• _Excerpt_:

# Copy project in VB 2010 Express.



## Roger ashley (Apr 14, 2008)

I have seen a couple of answers to my problem but they don't seem to work.. I want to make a complete copy of a project to a new file name whilst keeping the old project files intact.. I want to be able to re-write the project. The old one works, but I believe it can be simplified but don't want to loose the old one in case I make big mistakes as I am only still learning. I tried to copy using explorer and nearly lost everything.
Many thanks for reading and hopefully help.


----------



## Roger ashley (Apr 14, 2008)

I think a challege to all the experts on the forum would be a usable program to do exactly what I have problems with, i.e copy intact to another name. Then post it on the forum.. I still can't believe that the boffins at Microsoft left this facility out of the program VB 2010 Express. Anyone up for the challenge?


----------



## AceInfinity (Jan 21, 2012)

It sounds like something I could do pretty easily, not much of a challenge, but i'm still confused on why you're having so much issues with copying and pasting a project to a new location? If that's what you're trying to do?


----------



## Roger ashley (Apr 14, 2008)

Many thanks for your reply.. It seems to me that although I am copying and pasting to a new directory called XXXXXX2. When I run it , it still looks up componants of the original XXXXX1. I think this because, I do a few minor alterations to XXXXX2, i.e. change a couple of background colors, close down VB2010 and restart and load the original XXXXXX1. the changes appear. I have read several threads, both here and on other sites, this seems to be a problem that several people have, I've yet to find something that works on my PC. I also note that others have commented that Microsoft should address this problem on the next release. Or perhaps you could do a program to sort the problem? I think many people would appreciate it.
All the best.


----------



## AceInfinity (Jan 21, 2012)

Why are you copying projects in the first place though? For backup? Why not just send them to a compressed archive for backing up the original when it's needed?


----------



## Roger ashley (Apr 14, 2008)

In my way of thinking, I could load the "copy" version, delete a lot of the code which seems over and above i.e. doubleing up on certain actions, rewrite those bits and test. At the same time I want to keep the original in use..If I do a backup and restore I will just get back to square one.


----------



## AceInfinity (Jan 21, 2012)

What's the purpose behind why you want to do this though? For backup reasons? Zip (Base64/DEFLATE) compression archives have worked fine for me.


----------



## Roger ashley (Apr 14, 2008)

• _Provided data_:
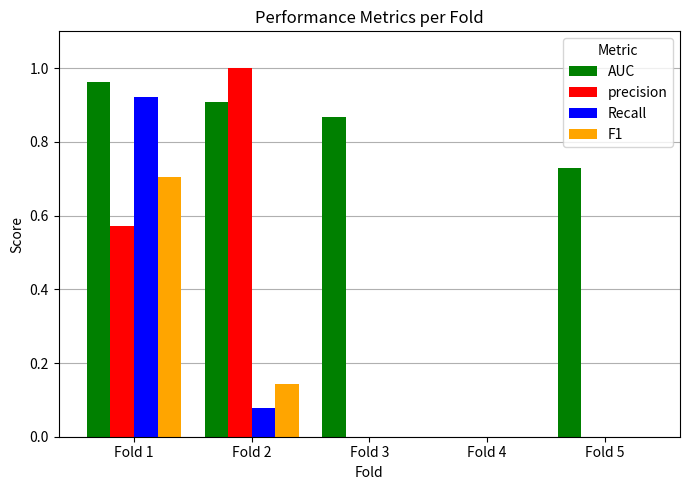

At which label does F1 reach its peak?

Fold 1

* * *

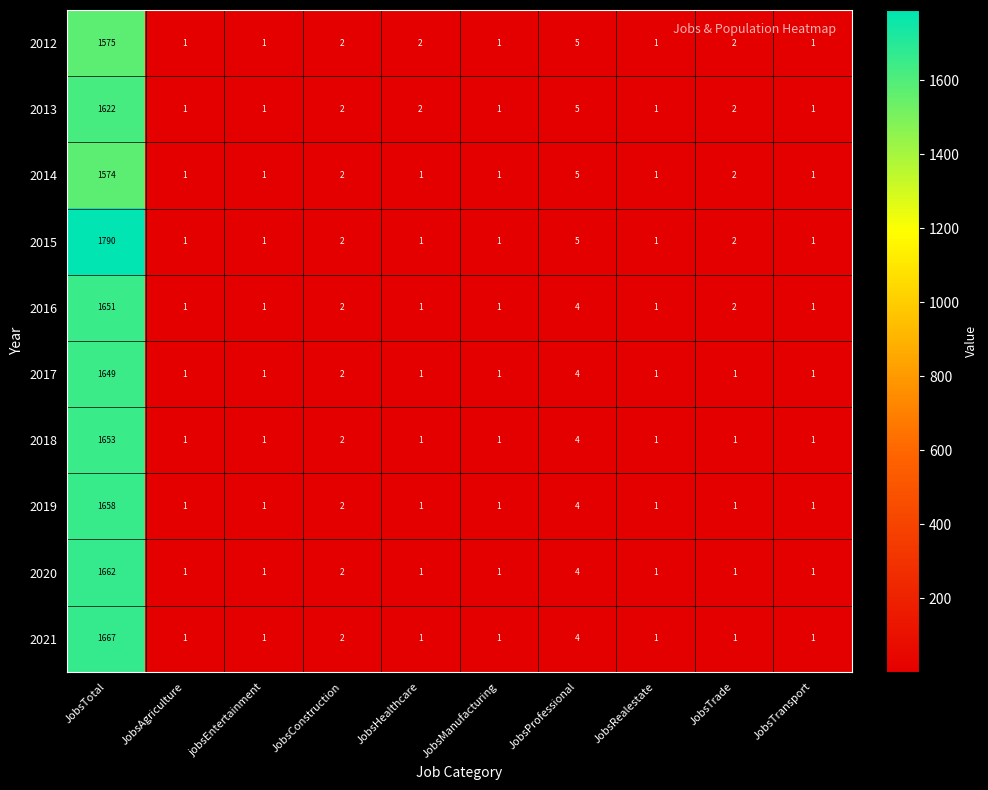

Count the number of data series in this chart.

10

• _Instruction_: Resume the forum thread about copying a project in VB 2010 Express from the point at which it ends.

• _Task result_:
I want to keep the project design and associated files, rewrite the code but being able to go back to the original when required.. The program basically runs my hydroponic greenhouse to grow tomatoes etc. I have over time developed perfectly cloned tomamotes for showing, every fruit is the same as its neighbour, to loose the original running program would spell disaster. At my time in life (70) I will never be what can be called proficient in writing programs. So many answers I have found have been replies to those who are knowledgeable. I only started to teach myself six months ago.


----------



## Roger ashley (Apr 14, 2008)

I have just looked at my reply, I should have said "part of the code".


----------



## Jupiter2 (May 16, 2012)

Within the Program, you use the Save As option to save the project. Any other userforms or class forms created, you also Save As to the new folder. 
The original will stay intact in its original location. Your Saved As project will be in the new folder. Best to close original project (don't save changes on exit) then open the project from the new location.


----------



## AceInfinity (Jan 21, 2012)

Jupiter2 said:


> Within the Program, you use the Save As option to save the project. Any other userforms or class forms created, you also Save As to the new folder.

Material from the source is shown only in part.